[Dataset entries]
====
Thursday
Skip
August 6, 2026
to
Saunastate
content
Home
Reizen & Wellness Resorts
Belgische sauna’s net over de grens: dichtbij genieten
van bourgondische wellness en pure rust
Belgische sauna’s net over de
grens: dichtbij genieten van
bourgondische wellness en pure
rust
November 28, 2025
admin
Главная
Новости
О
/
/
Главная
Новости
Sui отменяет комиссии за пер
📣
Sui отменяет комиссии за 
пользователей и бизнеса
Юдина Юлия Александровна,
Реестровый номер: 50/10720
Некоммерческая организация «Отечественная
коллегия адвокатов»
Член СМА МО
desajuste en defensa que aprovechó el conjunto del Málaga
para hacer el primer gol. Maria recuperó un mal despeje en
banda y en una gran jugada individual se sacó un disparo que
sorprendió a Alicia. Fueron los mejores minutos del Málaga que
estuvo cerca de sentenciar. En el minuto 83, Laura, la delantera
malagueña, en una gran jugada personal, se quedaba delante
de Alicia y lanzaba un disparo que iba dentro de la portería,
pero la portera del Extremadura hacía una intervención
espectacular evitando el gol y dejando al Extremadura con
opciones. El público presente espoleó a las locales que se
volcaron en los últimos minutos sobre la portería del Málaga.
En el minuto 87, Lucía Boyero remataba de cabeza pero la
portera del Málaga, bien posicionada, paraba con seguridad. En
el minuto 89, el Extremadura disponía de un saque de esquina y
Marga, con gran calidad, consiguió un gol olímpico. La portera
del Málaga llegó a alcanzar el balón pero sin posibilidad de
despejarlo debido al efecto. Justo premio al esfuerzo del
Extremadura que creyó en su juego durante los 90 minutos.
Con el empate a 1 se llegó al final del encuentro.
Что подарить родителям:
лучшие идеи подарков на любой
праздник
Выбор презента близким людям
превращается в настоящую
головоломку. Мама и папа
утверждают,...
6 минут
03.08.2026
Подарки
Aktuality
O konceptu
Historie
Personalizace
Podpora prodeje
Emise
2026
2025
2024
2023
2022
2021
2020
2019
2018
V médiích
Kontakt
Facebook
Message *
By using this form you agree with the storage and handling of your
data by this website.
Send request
====
Task instructions: Set down the records again, exactly.

Answer area:
Thursday
Skip
August 6, 2026
to
Saunastate
content
Home
Reizen & Wellness Resorts
Belgische sauna’s net over de grens: dichtbij genieten
van bourgondische wellness en pure rust
Belgische sauna’s net over de
grens: dichtbij genieten van
bourgondische wellness en pure
rust
November 28, 2025
admin
Главная
Новости
О
/
/
Главная
Новости
Sui отменяет комиссии за пер
📣
Sui отменяет комиссии за 
пользователей и бизнеса
Юдина Юлия Александровна,
Реестровый номер: 50/10720
Некоммерческая организация «Отечественная
коллегия адвокатов»
Член СМА МО
desajuste en defensa que aprovechó el conjunto del Málaga
para hacer el primer gol. Maria recuperó un mal despeje en
banda y en una gran jugada individual se sacó un disparo que
sorprendió a Alicia. Fueron los mejores minutos del Málaga que
estuvo cerca de sentenciar. En el minuto 83, Laura, la delantera
malagueña, en una gran jugada personal, se quedaba delante
de Alicia y lanzaba un disparo que iba dentro de la portería,
pero la portera del Extremadura hacía una intervención
espectacular evitando el gol y dejando al Extremadura con
opciones. El público presente espoleó a las locales que se
volcaron en los últimos minutos sobre la portería del Málaga.
En el minuto 87, Lucía Boyero remataba de cabeza pero la
portera del Málaga, bien posicionada, paraba con seguridad. En
el minuto 89, el Extremadura disponía de un saque de esquina y
Marga, con gran calidad, consiguió un gol olímpico. La portera
del Málaga llegó a alcanzar el balón pero sin posibilidad de
despejarlo debido al efecto. Justo premio al esfuerzo del
Extremadura que creyó en su juego durante los 90 minutos.
Con el empate a 1 se llegó al final del encuentro.
Что подарить родителям:
лучшие идеи подарков на любой
праздник
Выбор презента близким людям
превращается в настоящую
головоломку. Мама и папа
утверждают,...
6 минут
03.08.2026
Подарки
Aktuality
O konceptu
Historie
Personalizace
Podpora prodeje
Emise
2026
2025
2024
2023
2022
2021
2020
2019
2018
V médiích
Kontakt
Facebook
Message *
By using this form you agree with the storage and handling of your
data by this website.
Send request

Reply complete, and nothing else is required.